▸ Selected extract
§
Looking back over the past two decades, what do you see as the most significant milestones in perfSONAR’s evolution?
Mark: Three milestones stand out. First is perfSONAR coming into existence. The idea that you could ask systems across multiple organizations — often those you don’t control — to participate in a measurement was novel 20 years ago. It’s still rare outside of R&E.
Second is the establishment of the development collaboration. Having multiple organizations commit full-time, professional staff to the project gives it long-term support and a lot of accumulated institutional wisdom about how perfSONAR works and how best to apply it.
Third is the expansion of what perfSONAR could do that began in 2017 with the release of 4.0. The modular architecture of pScheduler has enabled the ability to perform more types of measurements (approximately two dozen) with more tools (over 40) and more ways to send them into other systems for storage or further processing (about a dozen). The API that came with it made perfSONAR into a measurement building block for other systems, making it more flexible and extensible. We’re now at version 5.2.2 and continue to reap the benefits of that shift.
How
has perfSONAR shaped the way R&E networks think about and approach performance
monitoring and troubleshooting?
Mark: In many ways, it goes the other way around:
R&E’s approach has shaped perfSONAR. At my first Internet2 Technology Exchange in
2015, I heard a lot from our members about what they wanted. The development team went on to
check off almost every box on that wishlist.
§
▸ Tasks for this exercise
(a) Update the perfSONAR interview, starting with "Looking back over" and going on through "outside of R&E.", so that "landmarks" stands in place of "milestones".
(b) Translate this sentence from the perfSONAR interview into Spanish: "Second is the establishment of the development collaboration."

▸ Given material
§
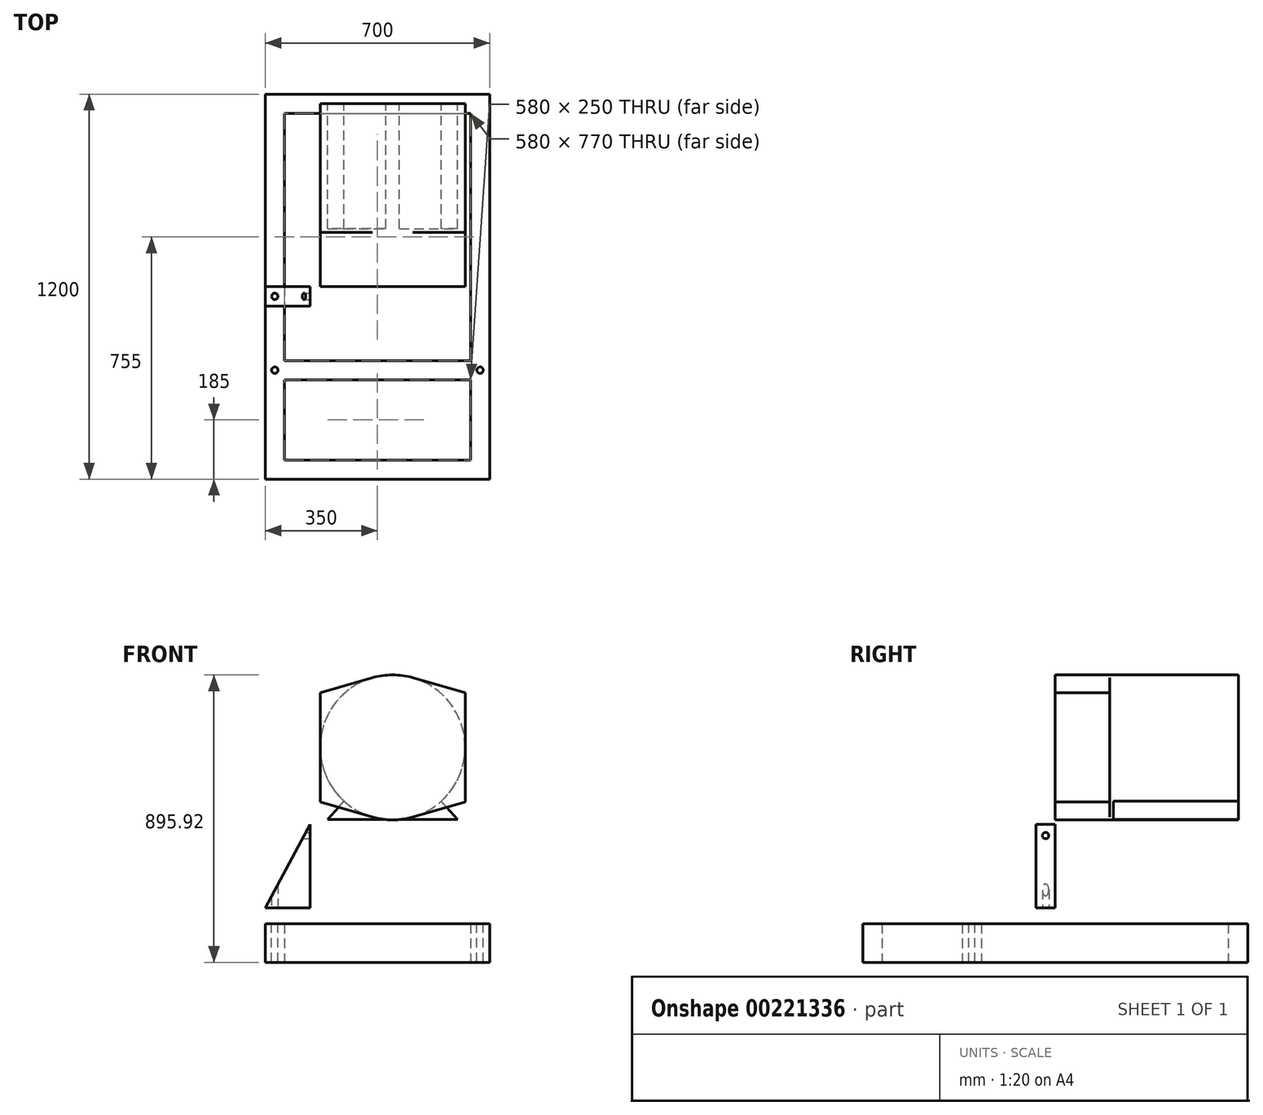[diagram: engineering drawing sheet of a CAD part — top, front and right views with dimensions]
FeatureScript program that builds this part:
§
▸ Final answers
(a)
Looking back over the past two decades, what do you see as the most significant landmarks in perfSONAR’s evolution?
Mark: Three landmarks stand out. First is perfSONAR coming into existence. The idea that you could ask systems across multiple organizations — often those you don’t control — to participate in a measurement was novel 20 years ago. It’s still rare outside of R&E.

(b) El segundo es el establecimiento de la colaboración de desarrollo.